Kulihat bara semangat itu pada sorot matanya, pada wajah yang ditegakkannya.

“Di tengah gelora semangat itu, menjelang usiaku dua puluh enam, datang lagi sebuah lamaran. Kali ini dari seorang pemuda shalih yang baik, kalem dan pendiam, meskipun dia bukan aktifis. Seseorang yang belum pernah saya kenals ebelumnya. Saya yang tak mau kehilangan aktifitas yang sedang saya jalani, kembali mengajukan syarat, agar diijinkan tetap beraktifitas seperti semula. Sebenarnya dia tak menghalangi sepenuhnya. Dia hanya mengatakan, boleh saja beraktifitas, tetapi sebagai seorang istri harus mendahulukan kepentingan keluarga dan minta izin suami jika akan keluar rumah. Pernyataan itu saya tangkap sebagai 'larangan' waktu itu. Barangkali karena saya memimpikan mendapat pasangan sesama aktifis, seperti maraknya beberapa teman organisasi yang menikah dengan kalangan sendiri. Hhhh..., ” kali ini si Mbak menarik napas panjang. “Saya menolaknya!” Suaranya kembali tergetar.

“Inilah proses yang paling saya sesali, hingga saat ini. Saya merasa bersalah sekali. Saya merasa sangat kekanak-kanakan. Sebenarnya apa sih yang saya inginkan? Dulu ketika baru lulus, saya beralasan hendak bekerja dulu dan beraktifitas. Itu sudah saya jalani semua. Ketika ada laki-laki biasa melamar, saya bilang saya ingin mendapat mendapat seorang ikhwan, dan kini Allah pun menghadirkannya. Sekarang? Saya menginginkan menikah dengan sesama aktifis yang benar-benar bisa memahami aktifitas publik saya. Sepertinya saya tidak bersyukur dan terus menerus mencari yang seperti saya inginkan saat itu.” Dalam temaram lampu taman, aku dapat melihat kaca di bola matanya. Kugenggam tangannya, memberi kekuatan.

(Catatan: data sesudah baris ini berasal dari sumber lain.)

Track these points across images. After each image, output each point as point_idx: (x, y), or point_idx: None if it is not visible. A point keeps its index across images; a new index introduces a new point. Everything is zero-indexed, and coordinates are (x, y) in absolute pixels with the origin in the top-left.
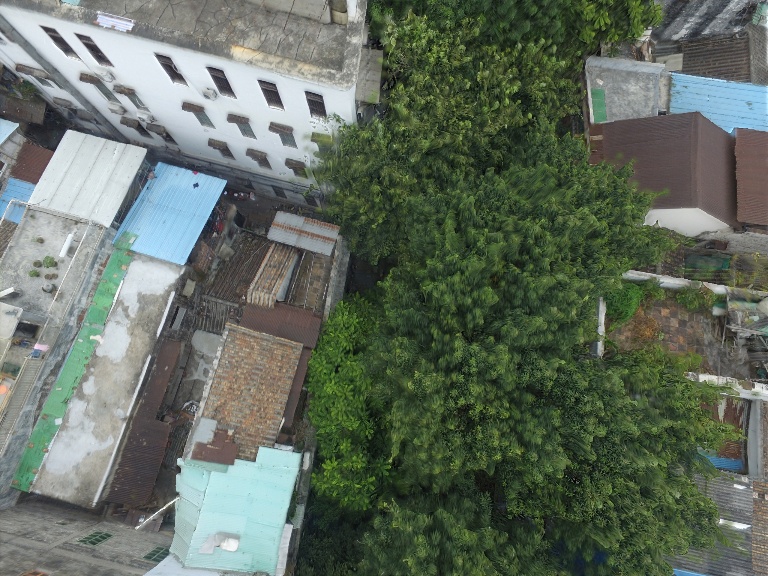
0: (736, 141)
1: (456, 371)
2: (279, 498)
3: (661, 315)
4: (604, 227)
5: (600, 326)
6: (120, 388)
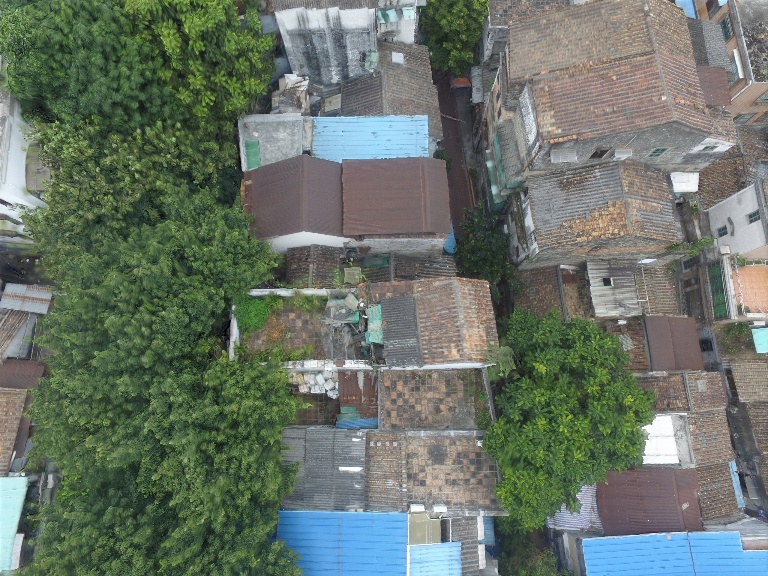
0: (343, 170)
1: (68, 398)
2: (10, 515)
3: (288, 319)
4: (198, 266)
5: (232, 337)
6: None
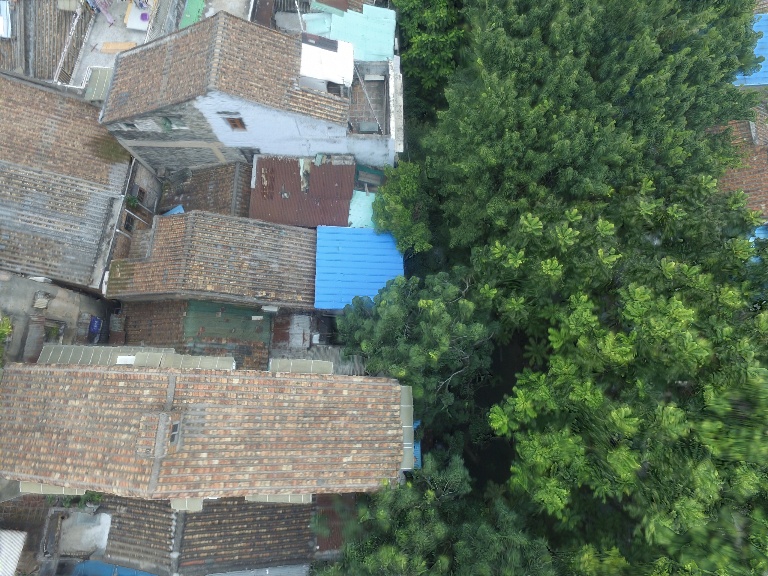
0: None
1: None
2: (385, 39)
3: None
4: None
5: None
6: (236, 12)
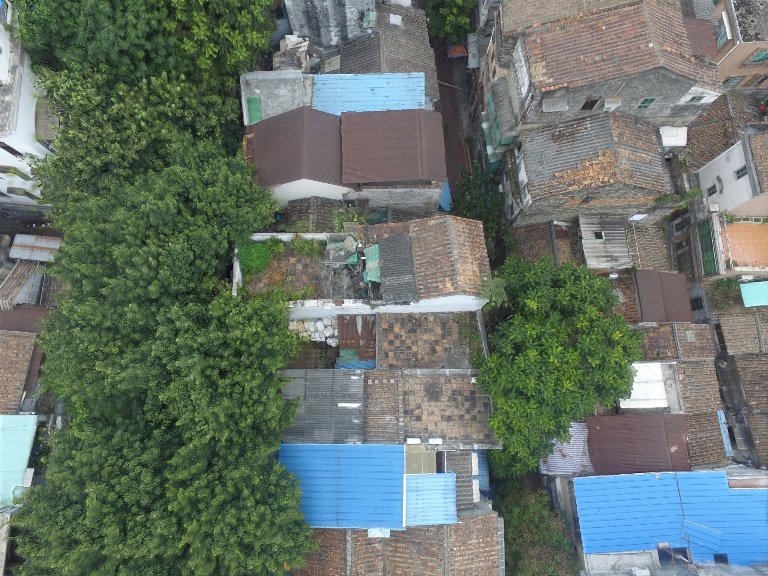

“Kesadaran bahwa pilihan dan sikap saya adalah kekeliruan, muncul tak lama kemudian. Hanya dua bulan setelah dia melamar. Kepada comblang yang mempertemukan kami, saya mengatakan ingin mencoba memperbaiki keputusan yang telah lalu. Namun semua sudah terlambat. Laki-laki itu tak lama lagi akan menikah.” Kaca itu pecah, menjadi butiran-butiran kristal yang mengaliri pipinya.

“Rasa bersalah itu pun kian mendera perasaan. Saya mencoba menebus rasa bersalah itu dengan bersilaturahmi kepada sebanyak mungkin orang. Kepada kaum kerabat yang jarang saya kunjungi, kepada teman-teman lama yang mulai terlupakan karena aktifitas-aktifitas baru saya. Juga kepada guru-guru masa kecil. Saya tak tahu mengapa itu cara yang saya lakukan untuk menebus rasa bersalah, yang pasti saya hanya berharap, silaturahmi-silaturahmi itu dapat menjadi kafarat.” Si Mbak tersenyum lagi. Ada kelegaan tergambar di wajahnya.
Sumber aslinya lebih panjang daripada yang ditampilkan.